業者に頼めない場合の「最終手段」と心構え
「自分たちで何とかしたいけれど、もう限界…」という状況になった場合でも、まだできることはあります。
葬儀社に相談できること(可能な範囲でのサポート)
葬儀社は、葬儀全体の進行を管理し、ご遺族をサポートするプロフェッショナルです。直接的な「自作」の手伝いは難しいかもしれませんが、相談することで解決策が見つかることがあります。
- アドバイスを求める: 「〇〇を自作したいが、時間がない。何か良い方法はないか」と相談すれば、過去の事例や提携業者を紹介してくれるかもしれません。
- 一部手配の代行を依頼: 例えば、急な印刷物で提携の印刷業者があるか、供花・供物の追加手配が可能かなど、具体的な依頼をしてみましょう。
- 優先順位の確認: 「何が最も重要で、何を諦めても良いか」を一緒に整理してもらうことで、精神的な負担を減らせる場合があります。
葬儀社は、ご遺族の負担を軽減することも大切な役割の一つです。遠慮せずに、困っていることを率直に伝えてみましょう。
友人・親族への協力を仰ぐコツ
「悲しんでいるのに、人に頼むのは気が引ける」と感じるかもしれませんが、困っている時にこそ、周囲の助けを借りるべきです。友人や親族も、きっと力になりたいと思っているはずです。
- 具体的なタスクを依頼する: 「〇〇のテンプレートを探して印刷してほしい」「故人の写真の中から、笑顔のものを数枚選んでほしい」「スライドショー用のBGMを探してほしい」など、明確な指示を出すことで、相手も動きやすくなります。
- 無理のない範囲で依頼する: 相手の状況も考慮し、「もし可能であれば」という姿勢でお願いしましょう。
- 感謝の気持ちを伝える: 協力してくれた方々には、後日改めて感謝の気持ちを伝えることを忘れないでください。
故人を偲ぶ気持ちを大切に、無理のない準備を
葬儀の準備は、故人様への最後の務めであると同時に、ご遺族が故人様との別れを受け入れるための大切な時間でもあります。完璧な準備を目指すあまり、心身を壊してしまっては元も子もありません。

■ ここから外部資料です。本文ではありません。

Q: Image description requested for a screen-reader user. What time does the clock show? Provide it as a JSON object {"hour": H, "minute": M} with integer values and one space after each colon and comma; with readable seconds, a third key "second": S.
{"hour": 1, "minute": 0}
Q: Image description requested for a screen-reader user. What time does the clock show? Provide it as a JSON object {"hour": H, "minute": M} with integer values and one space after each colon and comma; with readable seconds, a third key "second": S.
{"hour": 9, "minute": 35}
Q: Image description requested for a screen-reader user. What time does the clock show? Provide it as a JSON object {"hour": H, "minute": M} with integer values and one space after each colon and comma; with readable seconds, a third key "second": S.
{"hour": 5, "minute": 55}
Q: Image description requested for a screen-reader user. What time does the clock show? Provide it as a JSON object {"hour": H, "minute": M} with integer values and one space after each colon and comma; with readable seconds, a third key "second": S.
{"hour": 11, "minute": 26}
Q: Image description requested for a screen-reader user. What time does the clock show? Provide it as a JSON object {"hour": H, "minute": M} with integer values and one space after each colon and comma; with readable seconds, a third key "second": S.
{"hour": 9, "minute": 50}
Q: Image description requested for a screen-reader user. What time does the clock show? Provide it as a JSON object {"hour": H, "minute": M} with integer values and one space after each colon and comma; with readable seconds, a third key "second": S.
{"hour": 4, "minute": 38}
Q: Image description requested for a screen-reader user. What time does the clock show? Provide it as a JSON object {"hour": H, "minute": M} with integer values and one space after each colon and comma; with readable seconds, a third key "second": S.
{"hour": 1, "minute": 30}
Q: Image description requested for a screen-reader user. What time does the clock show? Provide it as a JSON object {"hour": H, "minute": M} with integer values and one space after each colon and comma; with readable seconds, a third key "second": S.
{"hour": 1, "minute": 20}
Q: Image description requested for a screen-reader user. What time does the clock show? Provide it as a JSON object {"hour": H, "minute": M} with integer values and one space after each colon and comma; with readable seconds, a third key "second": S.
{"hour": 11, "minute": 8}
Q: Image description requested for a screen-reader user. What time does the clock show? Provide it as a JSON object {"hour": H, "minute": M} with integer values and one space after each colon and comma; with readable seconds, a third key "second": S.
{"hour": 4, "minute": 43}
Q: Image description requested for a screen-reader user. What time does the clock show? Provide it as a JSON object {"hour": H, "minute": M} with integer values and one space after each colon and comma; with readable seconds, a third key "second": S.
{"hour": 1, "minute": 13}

何よりも大切なのは、故人様を偲ぶ気持ちです。その気持ちがあれば、たとえシンプルな形であっても、心のこもったお見送りになります。
ご紹介したツールやサービス、周囲の協力を上手に活用し、ご自身の体調を第一に考えながら、無理のない範囲で準備を進めてください。そして、最後はゆっくりと故人様との別れに向き合う時間を大切にしてください。